Maybe what they really need is more range time. I’ve found it can work wonders. Especially with classes of recruits who only know pistols, rifles, and shotguns from…TV cop shows.
(Yes, I’ve trained such. It was emphatically not an experience to calm one’s nerves.)
cheers
eon
eon on May 17, 2013 at 9:25 PM
Meh. Adele’s had much better songs that “Skyfall.”
Even this song by
the male AdeleThe Neighbourhood was better than “Skyfall.”Myron Falwell on May 18, 2013 at 12:49 AM
Clearly what we need is “Men” control.
ronsfi on May 18, 2013 at 7:08 AM
This has been discussed before with excruciating detail. In fact it comes up with nearly every mass shooting. Retrofitting 17th century technology with 21st is at best problematic… but most importantly, the technology is unreliable. It’ll be ready for prime time when the cops and the military adopt it.
John_G on May 18, 2013 at 9:40 AM
Because of the train wreck in Connecticut, I think we should ban trains that carry people. They are definitely dangerous, and Connecticut wants to ban anything that is dangerous. Just think about how many children are in danger because of wrecking trains!
Old Country Boy on May 18, 2013 at 10:57 AM
I know everyone loves the biometric locks on laptops. Why not implement that wildly successful technology on all our potentially life saving devices?
For that matter, if you’re going to have an electronic lockout on your weapon, why not a dual permission system that requires both the confirmed identity of the user and clearance from your local law enforcement agency to fire?
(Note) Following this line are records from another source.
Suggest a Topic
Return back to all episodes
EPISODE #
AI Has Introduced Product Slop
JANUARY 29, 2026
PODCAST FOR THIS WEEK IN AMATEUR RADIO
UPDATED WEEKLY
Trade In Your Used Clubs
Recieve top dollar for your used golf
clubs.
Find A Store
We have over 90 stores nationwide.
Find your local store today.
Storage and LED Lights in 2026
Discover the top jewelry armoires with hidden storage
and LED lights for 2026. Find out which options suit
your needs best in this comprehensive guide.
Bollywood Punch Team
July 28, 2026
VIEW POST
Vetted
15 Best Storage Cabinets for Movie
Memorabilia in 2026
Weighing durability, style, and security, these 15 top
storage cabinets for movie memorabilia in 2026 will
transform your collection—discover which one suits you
They can simply be notified by the device that you have requested clearance to fire, and some lackey can press a little red button to clear you once they feel certain you’re not going to shoot an ex lover. Or any member of a historically disadvantaged or politically favorable group, union, or mostly peaceful protest. Or an animal with a treatable illness like rabies. And no shooting of any kind on Wednesdays, of course, or during regular school hours. Or within 1000 yards of an abortion clinic or mosque. They would of course be scrupulous in ascertaining that you are current in your Obamacare payments, and that you haven’t prayed to any unapproved Deities or donated to admittedly racist tea party groups.
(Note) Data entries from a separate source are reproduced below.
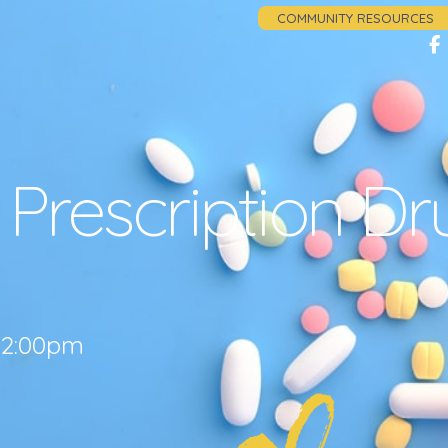
COMMUNITY RESOURCES
Prescription Dr
3 2:00pm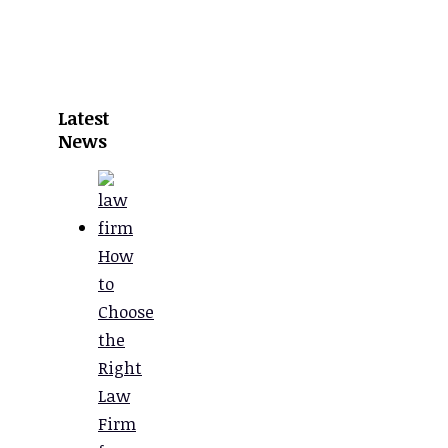
Latest
News
How
to
Choose
the
Right
Law
Firm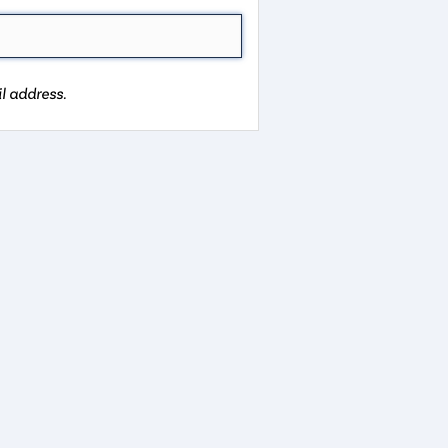
l address.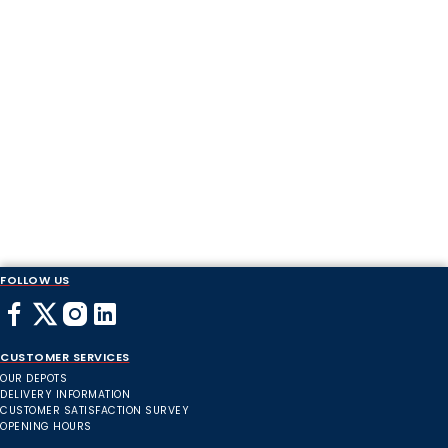
FOLLOW US
CUSTOMER SERVICES
OUR DEPOTS
DELIVERY INFORMATION
CUSTOMER SATISFACTION SURVEY
OPENING HOURS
Other than that it would be business as usual under the bill of rights. Carry on!
TexasDan on May 18, 2013 at 11:20 AM
Dude, considering you were answering a question related to a comic book… whoa. You officially know way too much stuff.
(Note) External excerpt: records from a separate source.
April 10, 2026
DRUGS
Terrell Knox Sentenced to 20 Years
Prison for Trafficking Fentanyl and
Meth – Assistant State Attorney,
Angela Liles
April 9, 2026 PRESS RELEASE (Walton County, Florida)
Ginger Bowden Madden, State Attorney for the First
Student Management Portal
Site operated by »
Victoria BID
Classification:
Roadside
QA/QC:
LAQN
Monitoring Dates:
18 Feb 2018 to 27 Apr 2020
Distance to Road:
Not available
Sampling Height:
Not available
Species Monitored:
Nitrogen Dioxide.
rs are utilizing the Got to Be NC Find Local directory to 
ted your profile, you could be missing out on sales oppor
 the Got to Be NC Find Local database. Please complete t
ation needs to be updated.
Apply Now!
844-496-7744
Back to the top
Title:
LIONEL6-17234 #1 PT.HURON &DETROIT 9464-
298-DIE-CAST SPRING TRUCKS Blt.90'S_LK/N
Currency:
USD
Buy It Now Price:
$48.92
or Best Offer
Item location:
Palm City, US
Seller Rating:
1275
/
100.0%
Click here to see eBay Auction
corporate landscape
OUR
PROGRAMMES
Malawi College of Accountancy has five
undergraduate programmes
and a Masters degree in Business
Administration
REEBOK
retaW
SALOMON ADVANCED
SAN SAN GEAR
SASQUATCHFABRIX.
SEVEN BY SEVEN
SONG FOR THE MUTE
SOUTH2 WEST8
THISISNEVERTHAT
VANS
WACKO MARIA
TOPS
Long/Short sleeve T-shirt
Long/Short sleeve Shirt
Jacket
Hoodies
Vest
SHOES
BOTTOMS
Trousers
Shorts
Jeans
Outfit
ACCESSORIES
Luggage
And, yes, this is stupid technology; it always has been. If it’s an issue of the gun being picked up while it’s “laying around” then it shouldn’t be “laying around”. If it’s an issue of losing the gun in close quarters, then you probably screwed up tactically to start with, and you should use good weapons retention techniques to keep the gun instead of counting on technology to save your bacon.
BTW, what do you think will happen once the bad guy takes your disabled gun away from you? Now you’re no longer armed. At best, he’s gonna take that handgun and shove it up your Biden. At worst, he’s going to take out his weapon and kill you with it. Better to just hold onto the thing.